## Taylor series question

The Taylor Series of f(x) = exp(-x^2) at x = 0 is 1-x^2...

Why is this?

The formula for Taylor Series is f(x) = f(0) + (x/1!)(f'(0)) + (x^2/2!)(f''(0)) + ...

and f'(x) = -2x(exp(-x^2)) therefore f'(0) = 0???

Can someone please explain why it is 1-x^2???

 Although f'(0) = 0, yet f''(0) will NOT be zero.
 The formula is (x^n)/n! (with the sigma crap in front) 0! is 1 and x^0 is 1 Just substitute x=-t^2 and you get the series for e^-t^2

## Taylor series question

 Quote by HomogenousCow The formula is (x^n)/n! (with the sigma crap in front) 0! is 1 and x^0 is 1 Just substitute x=-t^2 and you get the series for e^-t^2
Then why doesn't the second derivative term have an x^4?

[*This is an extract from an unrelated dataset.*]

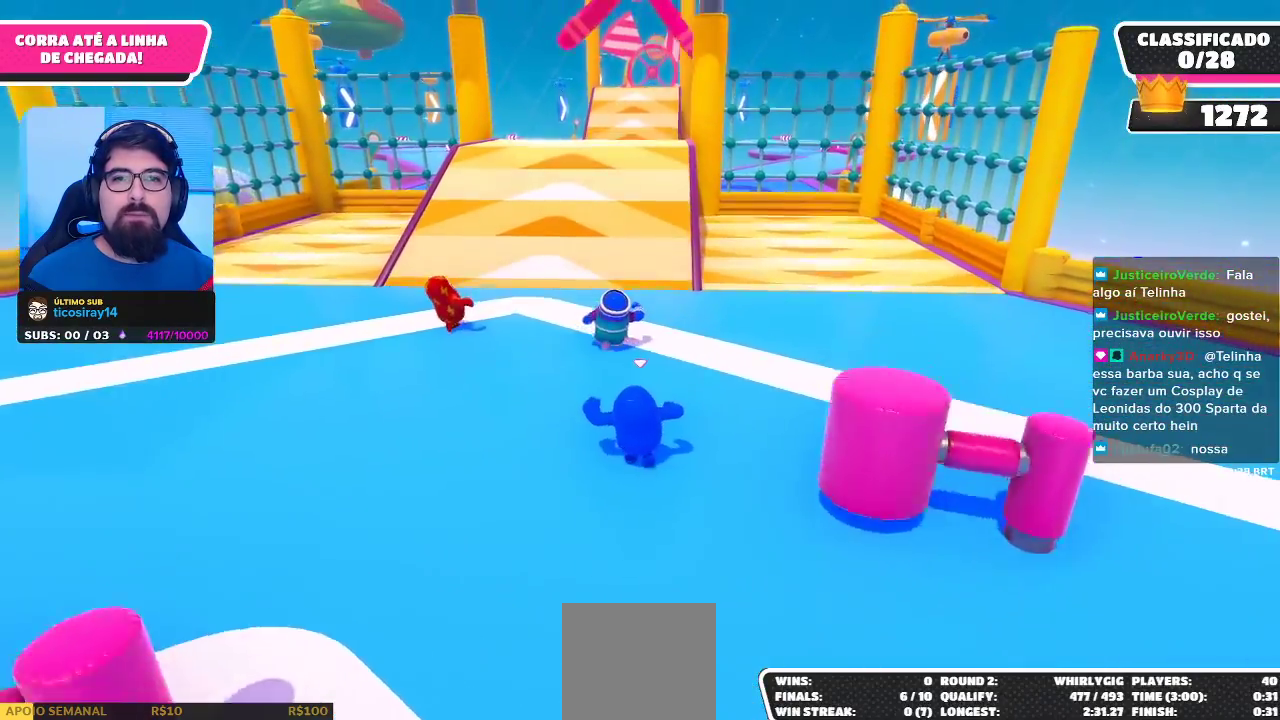
{"buttons": [], "left_stick": "up", "right_stick": "center", "events": []}
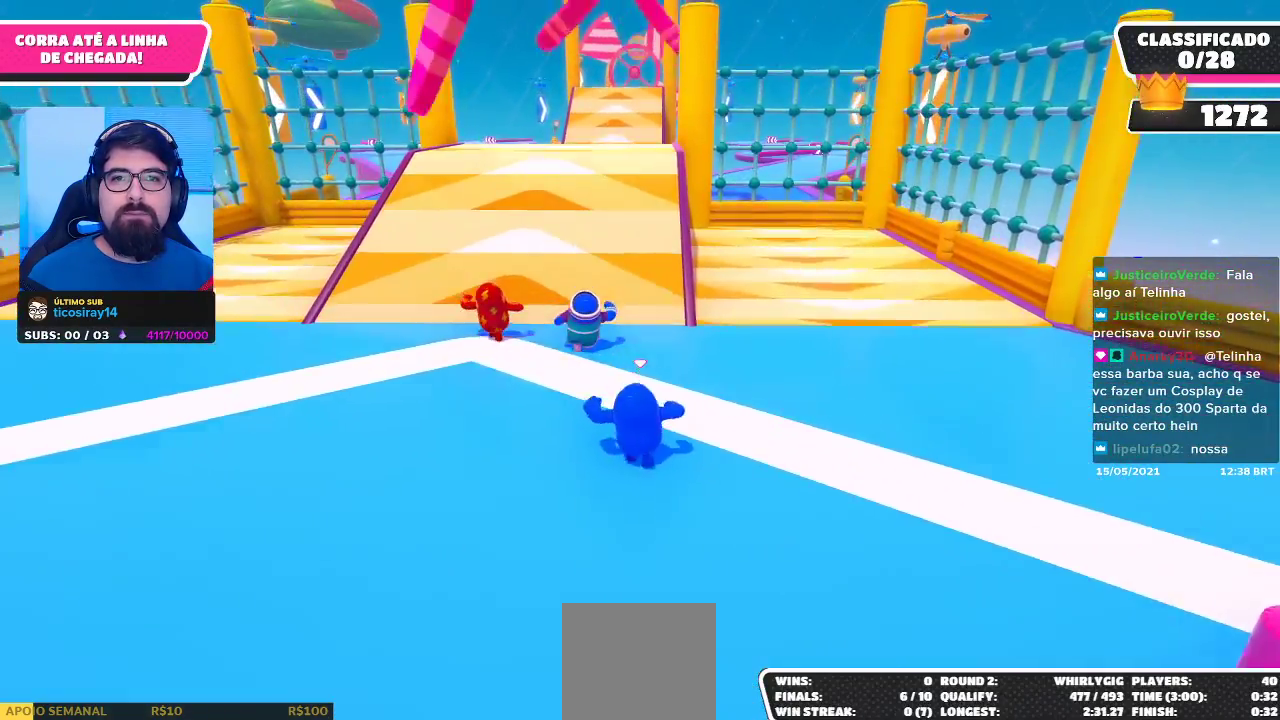
{"buttons": [], "left_stick": "up", "right_stick": "center", "events": []}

 Here's what HomogenousCow is trying to say. Consider the expansion of ##\exp(t)## where ##t=-x^2##. The Taylor expansion of ##\exp(t)## is $$\sum_{n=0}^\infty \frac{t^n}{n!},$$ so substituting gives you $$e^{-x^2}=\sum_{n=0}^\infty \frac{(-x^2)^n}{n!}=\sum_{n=0}^\infty \frac{(-1)^n x^{2n}}{n!}.$$ The second derivative term does not have an ##x^4## by its definition: Each term is given by ##\frac{f^{(n)}(0)x^n}{n!}## (for MacLaurin; for Taylor about ##c##, it's ##\frac{f^{(n)}(c)(x-c)^n}{n!}##). When you plug in 2, you get $$\frac{f''(0)x^2}{2!}.$$ In this case, ##f''(0)=-2##. This cancels with the ##2!## in the denominator, so you end up with ##1-x^2## as the first two nontrivial terms of the expansion.

Recognitions:
Gold Member
It looks like you are trying to combine two different ways of finding the Taylor series of $e^{-x^2}$
1) Using the basic definition: the "$x^2$" term has coefficient f''(0)/2 so that the second derivative term, by definition, involves $x^2$, not $x^4$.
2) Replacing x in the Taylor's series for $e^x$ with $-x^2$. In that case, the term that you get from the second derivative of $e^x$ has $x^4$ but that has nothing to do with the second derivative of $e^{-x^2}$. That term comes from replacing x with $-x^2$ in the $f'(0) x$ term of the Taylor series for $e^x$.